FADE IN:
INT. MARA'S APARTMENT, ANCHORAGE, PRE-DAWN
A table. A rectangular equipment case, open, the foam
interior cut to the exact dimensions of each item it
holds. The cutouts are empty.
MARA SOLANO (38) moves through the apartment with the
precision of someone on a known route. Lights come on
only in the rooms she enters. Her face in the kitchen
light is lean and sun-darkened, the skin around her eyes
holding the particular fine lines of someone who has spent
years squinting into underwater darkness. She is not
beautiful in a way that announces itself. She is sharp,
economical, present.
She carries her rebreather unit from the closet shelf and
sets it into its foam cutout. She checks the valve seal.

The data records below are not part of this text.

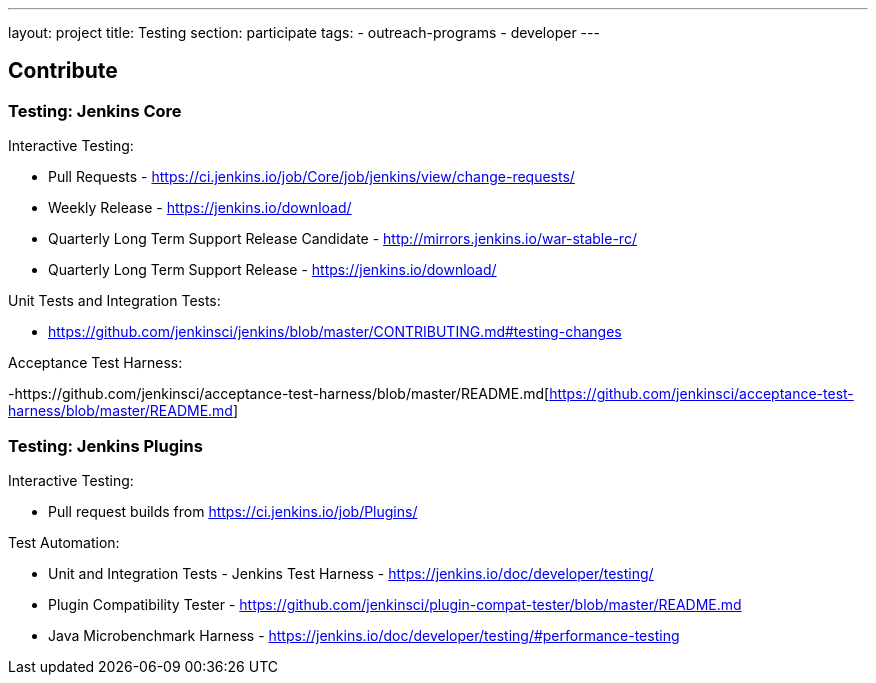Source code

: ---
layout: project
title: Testing
section: participate
tags:
  - outreach-programs
  - developer
---

== Contribute

=== Testing: Jenkins Core

Interactive Testing:

- Pull Requests - link:https://ci.jenkins.io/job/Core/job/jenkins/view/change-requests/[https://ci.jenkins.io/job/Core/job/jenkins/view/change-requests/]

- Weekly Release - link:https://jenkins.io/download/[https://jenkins.io/download/]

- Quarterly Long Term Support Release Candidate - link:http://mirrors.jenkins.io/war-stable-rc/[http://mirrors.jenkins.io/war-stable-rc/]

- Quarterly Long Term Support Release - link:https://jenkins.io/download/[https://jenkins.io/download/]

Unit Tests and Integration Tests:

- https://github.com/jenkinsci/jenkins/blob/master/CONTRIBUTING.md#testing-changes[https://github.com/jenkinsci/jenkins/blob/master/CONTRIBUTING.md#testing-changes]

Acceptance Test Harness:

-https://github.com/jenkinsci/acceptance-test-harness/blob/master/README.md[https://github.com/jenkinsci/acceptance-test-harness/blob/master/README.md]

=== Testing: Jenkins Plugins

Interactive Testing:

- Pull request builds from link:https://ci.jenkins.io/job/Plugins/[https://ci.jenkins.io/job/Plugins/]

Test Automation:

- Unit and Integration Tests - Jenkins Test Harness - link:https://jenkins.io/doc/developer/testing/[https://jenkins.io/doc/developer/testing/]

- Plugin Compatibility Tester - link:https://github.com/jenkinsci/plugin-compat-tester/blob/master/README.md[https://github.com/jenkinsci/plugin-compat-tester/blob/master/README.md]

- Java Microbenchmark Harness - link:https://jenkins.io/doc/developer/testing/#performance-testing[https://jenkins.io/doc/developer/testing/#performance-testing]
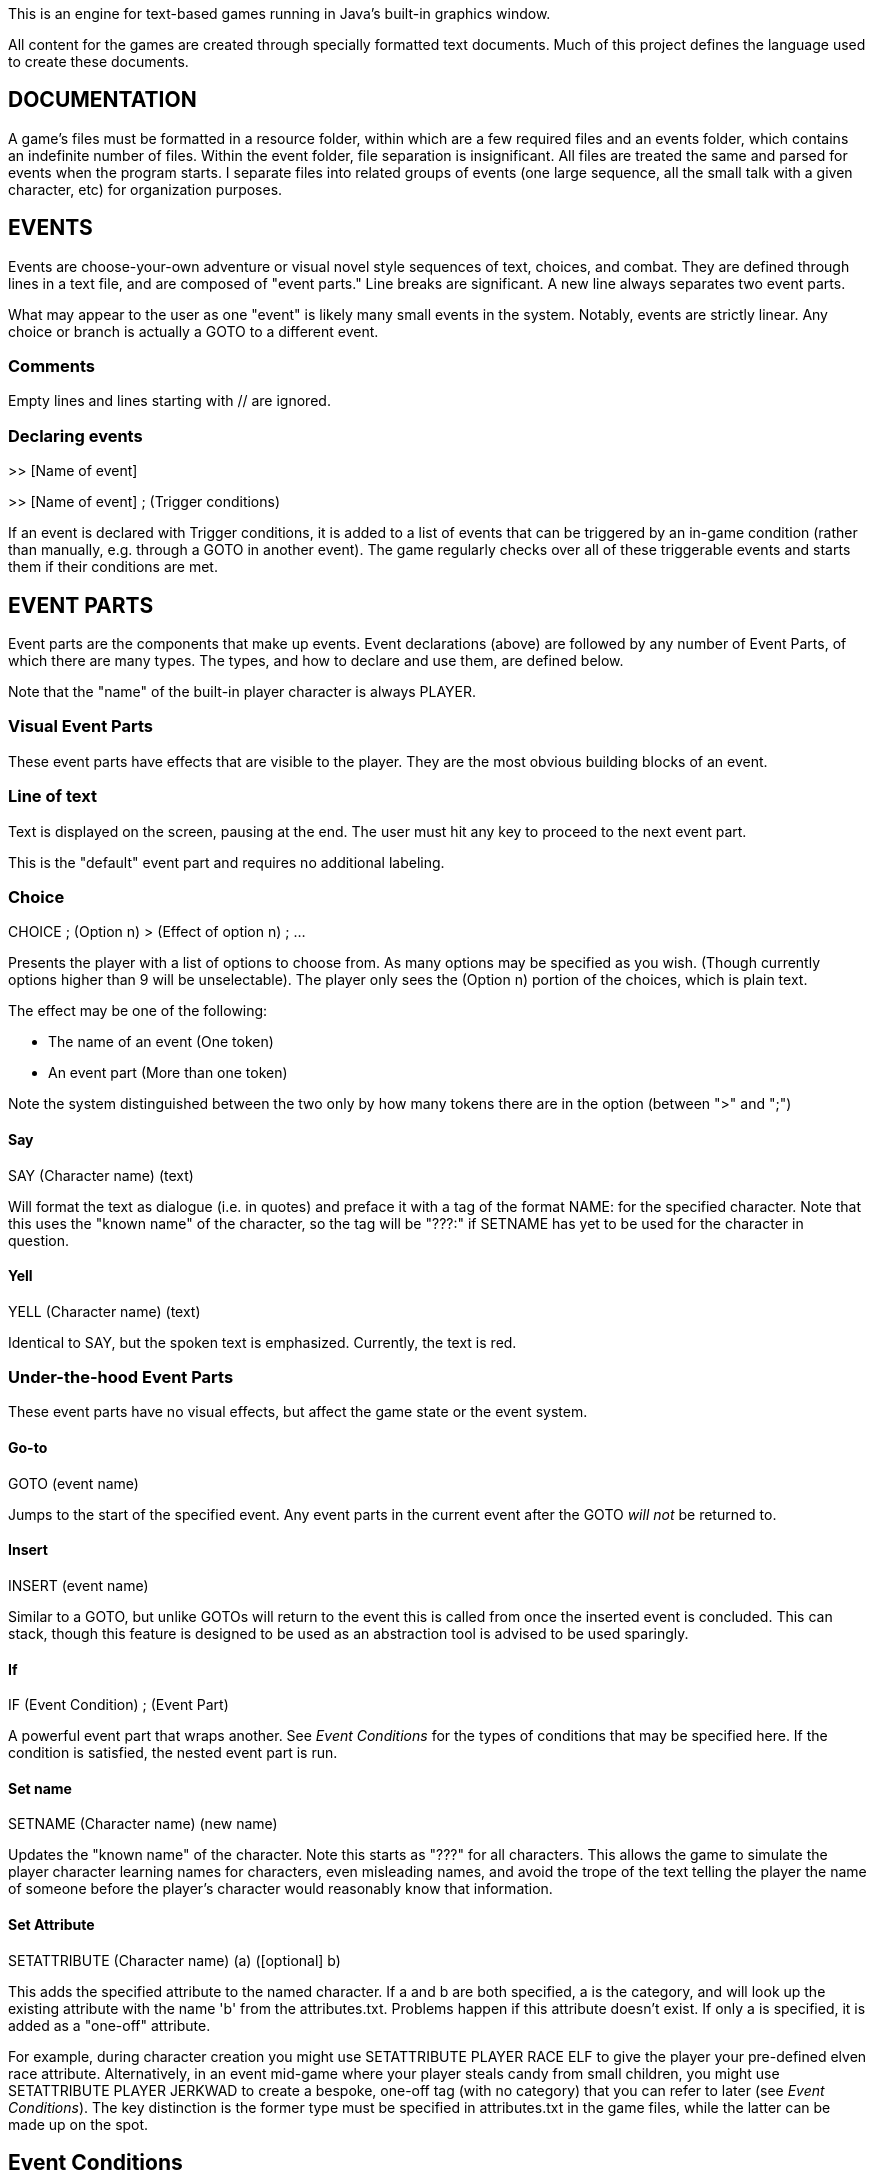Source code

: This is an engine for text-based games running in Java's built-in graphics window.

All content for the games are created through specially formatted text documents. Much of this
project defines the language used to create these documents.

== DOCUMENTATION

A game's files must be formatted in a resource folder, within which are a few required files
and an events folder, which contains an indefinite number of files. Within the event folder, file
separation is insignificant. All files are treated the same and parsed for events when the program
starts. I separate files into related groups of events (one large sequence, all the small talk
with a given character, etc) for organization purposes.

== EVENTS

Events are choose-your-own adventure or visual novel style sequences of text, choices, and combat.
They are defined through lines in a text file, and are composed of "event parts."
Line breaks are significant. A new line always separates two event parts.

What may appear to the user as one "event" is likely many small events in the system.
Notably, events are strictly linear. Any choice or branch is actually a GOTO
to a different event.

=== Comments
Empty lines and lines starting with // are ignored.

=== Declaring events

>> [Name of event]

>> [Name of event] ; (Trigger conditions)

If an event is declared with Trigger conditions, it is added to a list of events that can be
triggered by an in-game condition (rather than manually, e.g. through a GOTO in another event).
The game regularly checks over all of these triggerable events and starts them if their conditions
are met.

== EVENT PARTS

Event parts are the components that make up events. Event declarations (above) are followed by any number of Event Parts, of which there are many types. The types, and how to declare and use them, are defined below.

Note that the "name" of the built-in player character is always PLAYER.

=== Visual Event Parts
These event parts have effects that are visible to the player. They are the most obvious building blocks of an event.

=== Line of text
Text is displayed on the screen, pausing at the end. The user must hit any key to proceed to the
next event part.

This is the "default" event part and requires no additional labeling.

=== Choice

CHOICE ; (Option n) > (Effect of option n) ; ...

Presents the player with a list of options to choose from. As many options may be specified as you wish.
(Though currently options higher than 9 will be unselectable). The player only sees the (Option n) portion of the choices, which is plain text.

The effect may be one of the following:

- The name of an event (One token)
- An event part (More than one token)

Note the system distinguished between the two only by how many tokens there are in the option (between ">" and ";")

==== Say

SAY (Character name) (text)

Will format the text as dialogue (i.e. in quotes) and preface it with a tag of the format NAME: for the specified character. Note that this uses the
"known name" of the character, so the tag will be "???:" if SETNAME has yet to be used for the character in question.

==== Yell

YELL (Character name) (text)

Identical to SAY, but the spoken text is emphasized. Currently, the text is red.

=== Under-the-hood Event Parts
These event parts have no visual effects, but affect the game state or the event system.

==== Go-to

GOTO (event name)

Jumps to the start of the specified event. Any event parts in the current event after the GOTO _will not_ be returned to.

==== Insert

INSERT (event name)

Similar to a GOTO, but unlike GOTOs will return to the event this is called from once the inserted event is concluded. This can stack, though
this feature is designed to be used as an abstraction tool is advised to be used sparingly.

==== If

IF (Event Condition) ; (Event Part)

A powerful event part that wraps another. See _Event Conditions_ for the types of conditions that may be specified here. If the condition is satisfied,
the nested event part is run.

==== Set name

SETNAME (Character name) (new name)

Updates the "known name" of the character. Note this starts as "???" for all characters. This
allows the game to simulate the player character learning names for characters, even misleading names, and avoid the trope of the text telling the player
the name of someone before the player's character would reasonably know that information.

==== Set Attribute

SETATTRIBUTE (Character name) (a) ([optional] b)

This adds the specified attribute to the named character. If a and b are both specified, a is the category, and will look up the existing attribute with the
name 'b' from the attributes.txt. Problems happen if this attribute doesn't exist. If only a is specified, it is added as a "one-off" attribute.

For example,
during character creation you might use SETATTRIBUTE PLAYER RACE ELF to give the player your pre-defined elven race attribute. Alternatively, in an event
mid-game where your player steals candy from small children, you might use SETATTRIBUTE PLAYER JERKWAD to create a bespoke, one-off tag (with no category) that
you can refer to later (see _Event Conditions_). The key distinction is the former type must be specified in attributes.txt in the game files, while the
latter can be made up on the spot.

== Event Conditions

Conditional logic exists to control event parts and event flow within events. Used primarily in _IF_ event parts.

The conditions are as follows:

- (Character name) INPARTY: True iff the specified Character is in the player's party.
- (Character name) IN (Structure name): True iff the specified character is in a structure with the specified name.
- (Event name) COMPLETED: True iff the event with the specified name has been run to completion at least once.
- (Event name) COMPLETE: Synonym for COMPLETED.
- (Character name) INOPENWORLD: True iff the specified character is not in any structure.
- (Character name A) WITH (Character name B): True iff the specified characters are either in the same structure and room, or if they are within interactable
range in the open world
- (Skill or stat name) CHECK ([Integer] Difficulty Class): Rolls an imaginary d10 and adds the player's modifier for the specified stat or skill.
True iff the roll + mod is higher than the specified difficulty class (i.e higher DC = harder roll)
- (Character name) HASATTRIBUTE (Attribute name): True iff the specified character has either an attribute or an attribute category with this lable.
For example, if the player has GENDER -> FEMALE, PLAYER HASATTRIBUTE GENDER and PLAYER HASATTRIBUTE FEMALE will both be true.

Tightens it a quarter turn. Notes it in her mind.
The coffee maker is running. Her attention is elsewhere.
She moves to the case with her dive computer: a Shearwater
Perdix 2 in a heavy-duty housing. She checks the battery
indicator. 94 percent. She sets it in its cutout.
One photograph on the wall across the room. Her back
is to it. We look at it: a deep blue underwater image,
a sunken wooden structure colonized by coral, taken from
below so that the surface is visible far above. It is
not art that was purchased. It is a print that was made.